Currently, our legislators under prioritize this sector. The SBA has 3,293 employees and a $710 million budget – the smallest of any other department or agency, and an order of magnitude smaller than the next smallest agency by budget, The National Science Foundation with $8 billion[3]. In contrast, The Department of Commerce has a budget of $11.6 billion with over 46,000 employees, the Department of Agriculture employs 100,000 with a budget of $24 billion and the Department of Energy employs nearly 120,000 including contractors with a budget of $36 billion. How could a sector so vital to our economy be so ignored?
There is a glimmer of some good news. As of April 10th, both Intuit, Inc. – the company that owns TurboTax, QuickBooks and QuickBooks Capital, and PayPal, Inc. were added to the approved list of SBA lenders. Some partnerships have developed among the smaller SBA-approved banks with online lenders, to deliver these desperately needed funds.
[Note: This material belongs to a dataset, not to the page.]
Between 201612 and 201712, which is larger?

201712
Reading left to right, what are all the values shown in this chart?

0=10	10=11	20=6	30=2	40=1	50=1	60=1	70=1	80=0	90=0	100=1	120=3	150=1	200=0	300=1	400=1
And in addition, just today, Square Capital was approved to participate in the SBA programs and get money to businesses.
But still, all of this is taking place a full 18 days after the relief act was signed into law and a month from the time that lockdowns were instituted in most states. Bear in mind that small businesses, the vast majority of which have 50 or fewer employees, rarely have more than 15-days of working capital immediately available. These businesses have likely already closed their doors, if not temporarily, permanently. And, the carnage will continue even among venture-backed start-ups and early stage companies as venture capital firms assess the ability of their reserves to continue funding hard-hit portfolio companies. Many venture capital firms, certainly, had never anticipated a pandemic, and thus may not be in a position to continue to fund their investments for an indeterminant period of time. For thousands of small businesses, too little too late is just too late: It means that their doors are closed forever.
What can be done differently for the future? For starters, legislators could review the right- sizing of the SBA’s relative importance among independent agencies and departments and establish a Special Advisor to the President, or even a Cabinet post, to raise the profile and advocacy level for the support, infrastructure, and policy necessary for small businesses to thrive in the future, whether for crisis periods or for daily life. Realizing the importance of this agency and its impact on the economy, former Presidents Clinton and Obama did just that.
All of this, in my strongly-held opinion, should take place within a complete understanding of the context of how our innovation economy began in the first place, and flourished before we got to the precipice on which we, and the millions of small business owners, now find ourselves.